13 juin 2018

Passé simple (68) — Manger (1)

(Source)



Ce sont les archétypes parentaux traditionnels qui le veulent : à la maison, maman est désignée d’office aux fourneaux. Tous les jeudis soir, maman et papa vont faire l’épicerie et achètent toutes les denrées nécessaires pour nourrir la maisonnée pendant une semaine, sauf le lait, que le laitier vient livrer quotidiennement à la maison. Maman prépare tous les repas. Elle y va de mémoire ou s’aide de recueils de recettes, tels que la Nouvelle encyclopédie de la cuisine (Édition Deluxe) de Madame Jehane Benoît, un classique de l’art culinaire domestique québécois, le Grand livre de la cuisine de Pol Martin, sa cuisine française, un livre Campbell’s dont toutes les recettes exigent l’utilisation d’une conserve de soupe de la marque, ainsi qu’un scrapbook dans lequel elle collige des recettes en vrac, découpées dans des magazines ou transmises par des connaissances.
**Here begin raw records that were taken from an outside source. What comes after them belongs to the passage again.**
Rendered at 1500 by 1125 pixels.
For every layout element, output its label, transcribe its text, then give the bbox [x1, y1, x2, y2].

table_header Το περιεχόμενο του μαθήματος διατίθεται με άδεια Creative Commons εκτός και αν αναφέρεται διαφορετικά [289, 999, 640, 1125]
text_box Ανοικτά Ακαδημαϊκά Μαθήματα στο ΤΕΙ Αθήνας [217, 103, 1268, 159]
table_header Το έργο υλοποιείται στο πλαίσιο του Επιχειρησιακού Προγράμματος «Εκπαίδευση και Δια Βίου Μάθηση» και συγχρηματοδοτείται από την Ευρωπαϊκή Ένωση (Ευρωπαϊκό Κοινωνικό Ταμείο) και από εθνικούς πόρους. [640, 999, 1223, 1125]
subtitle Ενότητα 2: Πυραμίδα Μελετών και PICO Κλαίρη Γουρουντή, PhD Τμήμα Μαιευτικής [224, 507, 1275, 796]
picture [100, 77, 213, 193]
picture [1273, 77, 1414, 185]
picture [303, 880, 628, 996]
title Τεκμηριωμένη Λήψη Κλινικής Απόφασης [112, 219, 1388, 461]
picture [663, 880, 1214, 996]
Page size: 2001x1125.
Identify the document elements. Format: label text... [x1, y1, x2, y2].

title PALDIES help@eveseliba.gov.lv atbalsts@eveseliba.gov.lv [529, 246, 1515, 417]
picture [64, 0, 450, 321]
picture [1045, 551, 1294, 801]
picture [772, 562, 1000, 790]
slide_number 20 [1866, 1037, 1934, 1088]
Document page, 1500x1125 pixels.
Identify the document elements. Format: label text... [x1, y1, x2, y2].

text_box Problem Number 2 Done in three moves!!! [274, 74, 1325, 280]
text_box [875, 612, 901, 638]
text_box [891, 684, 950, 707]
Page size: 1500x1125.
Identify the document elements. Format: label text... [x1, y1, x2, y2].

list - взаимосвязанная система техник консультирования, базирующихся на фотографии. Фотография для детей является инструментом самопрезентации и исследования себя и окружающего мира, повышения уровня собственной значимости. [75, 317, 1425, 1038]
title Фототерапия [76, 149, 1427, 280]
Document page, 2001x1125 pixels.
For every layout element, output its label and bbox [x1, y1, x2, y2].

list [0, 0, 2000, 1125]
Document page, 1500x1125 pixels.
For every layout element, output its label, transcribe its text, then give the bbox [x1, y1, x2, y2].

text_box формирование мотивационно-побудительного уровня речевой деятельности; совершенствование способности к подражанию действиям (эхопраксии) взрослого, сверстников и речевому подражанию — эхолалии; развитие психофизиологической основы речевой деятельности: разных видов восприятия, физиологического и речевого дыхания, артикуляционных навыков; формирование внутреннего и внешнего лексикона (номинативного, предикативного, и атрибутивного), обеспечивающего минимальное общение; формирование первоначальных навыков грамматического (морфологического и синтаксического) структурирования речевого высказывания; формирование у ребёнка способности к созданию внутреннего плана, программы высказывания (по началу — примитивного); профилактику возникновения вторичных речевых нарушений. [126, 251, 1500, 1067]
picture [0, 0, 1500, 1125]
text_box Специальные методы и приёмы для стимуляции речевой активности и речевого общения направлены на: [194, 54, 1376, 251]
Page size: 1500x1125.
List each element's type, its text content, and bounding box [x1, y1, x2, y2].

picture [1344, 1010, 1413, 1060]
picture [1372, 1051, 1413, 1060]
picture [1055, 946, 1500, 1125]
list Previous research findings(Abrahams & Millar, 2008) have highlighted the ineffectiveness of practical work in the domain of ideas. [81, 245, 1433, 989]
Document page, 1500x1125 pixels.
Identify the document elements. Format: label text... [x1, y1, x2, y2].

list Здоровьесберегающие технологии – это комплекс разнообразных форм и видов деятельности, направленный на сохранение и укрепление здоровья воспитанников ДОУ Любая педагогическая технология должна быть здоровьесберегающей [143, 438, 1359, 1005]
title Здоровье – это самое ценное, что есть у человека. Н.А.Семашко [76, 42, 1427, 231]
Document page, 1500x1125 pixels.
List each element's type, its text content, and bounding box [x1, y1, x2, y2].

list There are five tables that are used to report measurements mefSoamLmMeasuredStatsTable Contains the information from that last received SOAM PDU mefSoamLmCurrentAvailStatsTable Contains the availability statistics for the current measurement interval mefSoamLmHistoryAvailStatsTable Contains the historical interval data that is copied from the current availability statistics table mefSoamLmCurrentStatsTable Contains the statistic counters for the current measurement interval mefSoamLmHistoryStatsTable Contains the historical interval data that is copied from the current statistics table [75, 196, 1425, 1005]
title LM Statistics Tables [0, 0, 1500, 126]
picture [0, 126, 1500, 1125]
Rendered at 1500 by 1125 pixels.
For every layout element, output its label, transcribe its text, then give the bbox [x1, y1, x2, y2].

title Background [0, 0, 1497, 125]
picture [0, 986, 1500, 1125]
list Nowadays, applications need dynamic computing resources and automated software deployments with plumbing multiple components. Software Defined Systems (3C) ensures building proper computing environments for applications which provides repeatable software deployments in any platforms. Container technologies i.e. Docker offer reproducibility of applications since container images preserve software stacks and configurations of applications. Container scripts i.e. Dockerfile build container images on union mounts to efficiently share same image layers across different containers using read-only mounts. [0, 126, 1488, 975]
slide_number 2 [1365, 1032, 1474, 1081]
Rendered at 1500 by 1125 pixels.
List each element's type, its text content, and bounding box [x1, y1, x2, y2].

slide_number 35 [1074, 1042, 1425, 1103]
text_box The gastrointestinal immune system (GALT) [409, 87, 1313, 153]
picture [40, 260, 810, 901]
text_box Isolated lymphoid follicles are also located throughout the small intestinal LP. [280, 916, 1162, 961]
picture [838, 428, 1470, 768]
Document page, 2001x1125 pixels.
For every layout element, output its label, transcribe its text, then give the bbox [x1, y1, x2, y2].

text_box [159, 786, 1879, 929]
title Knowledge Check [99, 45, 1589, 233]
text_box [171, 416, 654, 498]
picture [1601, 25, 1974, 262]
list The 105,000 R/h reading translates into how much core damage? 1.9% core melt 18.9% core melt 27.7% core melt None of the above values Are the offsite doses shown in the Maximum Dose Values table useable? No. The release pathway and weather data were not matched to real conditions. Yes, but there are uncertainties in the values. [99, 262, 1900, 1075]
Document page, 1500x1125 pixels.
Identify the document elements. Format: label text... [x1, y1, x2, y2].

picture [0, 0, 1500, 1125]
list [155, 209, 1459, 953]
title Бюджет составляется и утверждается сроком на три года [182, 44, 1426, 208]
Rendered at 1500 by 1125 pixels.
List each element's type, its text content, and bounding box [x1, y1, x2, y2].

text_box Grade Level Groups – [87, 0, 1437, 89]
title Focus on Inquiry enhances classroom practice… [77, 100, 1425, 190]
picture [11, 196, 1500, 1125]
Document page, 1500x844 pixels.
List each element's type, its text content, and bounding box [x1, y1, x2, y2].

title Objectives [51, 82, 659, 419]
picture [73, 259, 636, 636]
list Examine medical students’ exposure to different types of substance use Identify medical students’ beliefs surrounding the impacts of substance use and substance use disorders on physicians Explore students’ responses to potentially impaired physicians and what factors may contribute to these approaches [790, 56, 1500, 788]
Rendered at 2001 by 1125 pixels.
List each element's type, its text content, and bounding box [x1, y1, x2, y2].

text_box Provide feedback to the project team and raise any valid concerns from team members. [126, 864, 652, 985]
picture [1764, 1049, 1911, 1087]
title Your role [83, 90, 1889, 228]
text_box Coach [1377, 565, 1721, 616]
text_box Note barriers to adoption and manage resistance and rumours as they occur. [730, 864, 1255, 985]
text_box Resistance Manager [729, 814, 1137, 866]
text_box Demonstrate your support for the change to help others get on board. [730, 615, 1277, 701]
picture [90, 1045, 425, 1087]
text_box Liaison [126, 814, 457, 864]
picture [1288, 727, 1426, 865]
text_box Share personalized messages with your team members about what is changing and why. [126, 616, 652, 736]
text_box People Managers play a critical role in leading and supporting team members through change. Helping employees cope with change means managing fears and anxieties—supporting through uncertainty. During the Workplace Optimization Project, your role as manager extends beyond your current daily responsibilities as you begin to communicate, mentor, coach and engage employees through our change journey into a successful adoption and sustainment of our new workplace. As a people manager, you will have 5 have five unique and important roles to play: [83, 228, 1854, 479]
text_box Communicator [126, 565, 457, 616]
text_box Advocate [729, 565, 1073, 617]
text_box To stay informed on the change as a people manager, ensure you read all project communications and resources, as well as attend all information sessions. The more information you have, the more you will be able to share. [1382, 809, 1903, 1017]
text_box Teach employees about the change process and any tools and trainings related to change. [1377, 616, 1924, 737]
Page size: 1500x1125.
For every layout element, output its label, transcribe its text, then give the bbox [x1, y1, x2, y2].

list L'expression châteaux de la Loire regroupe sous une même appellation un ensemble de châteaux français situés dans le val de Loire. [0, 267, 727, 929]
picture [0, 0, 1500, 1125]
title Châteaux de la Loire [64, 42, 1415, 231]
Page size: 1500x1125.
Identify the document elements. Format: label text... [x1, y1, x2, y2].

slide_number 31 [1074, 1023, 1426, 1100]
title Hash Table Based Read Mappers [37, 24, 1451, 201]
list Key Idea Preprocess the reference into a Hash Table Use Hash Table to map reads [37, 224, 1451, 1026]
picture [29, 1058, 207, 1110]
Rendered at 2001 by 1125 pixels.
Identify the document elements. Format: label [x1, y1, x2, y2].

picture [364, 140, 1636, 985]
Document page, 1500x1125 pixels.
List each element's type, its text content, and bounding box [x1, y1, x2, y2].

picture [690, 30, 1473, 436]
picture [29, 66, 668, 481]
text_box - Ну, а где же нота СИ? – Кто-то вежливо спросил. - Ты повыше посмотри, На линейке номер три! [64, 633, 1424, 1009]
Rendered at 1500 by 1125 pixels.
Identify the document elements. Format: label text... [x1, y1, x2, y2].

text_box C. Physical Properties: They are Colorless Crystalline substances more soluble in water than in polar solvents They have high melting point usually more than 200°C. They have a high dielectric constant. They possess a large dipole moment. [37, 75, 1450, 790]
Jambalaya, bœuf Strogonoff, cari aux œufs durs, côtelettes de porc dans la sauce VH, jambon à l’ananas, chili con carne, bœuf bourguignon, spaghetti : maman pratique une cuisine ménagère qui n’a pas peur de l’éclectisme, une cuisine de son époque, celle où les produits de l’industrialisation alimentaire américaine envahissaient les épiceries, celle où le choix de fruits et légumes frais était pour le moins limité, celle où le Québec, en cuisine comme dans bien des domaines, avait un grand besoin de se déniaiser. Parfois, maman trouve que la corvée des repas revient trop vite, elle le dit tout haut : elle ne sait plus quoi préparer, elle a l’impression qu’on mange toujours la même chose. Pourtant, personne ne se plaint de ce qu’il y a dans son assiette, que chacun racle à qui mieux mieux.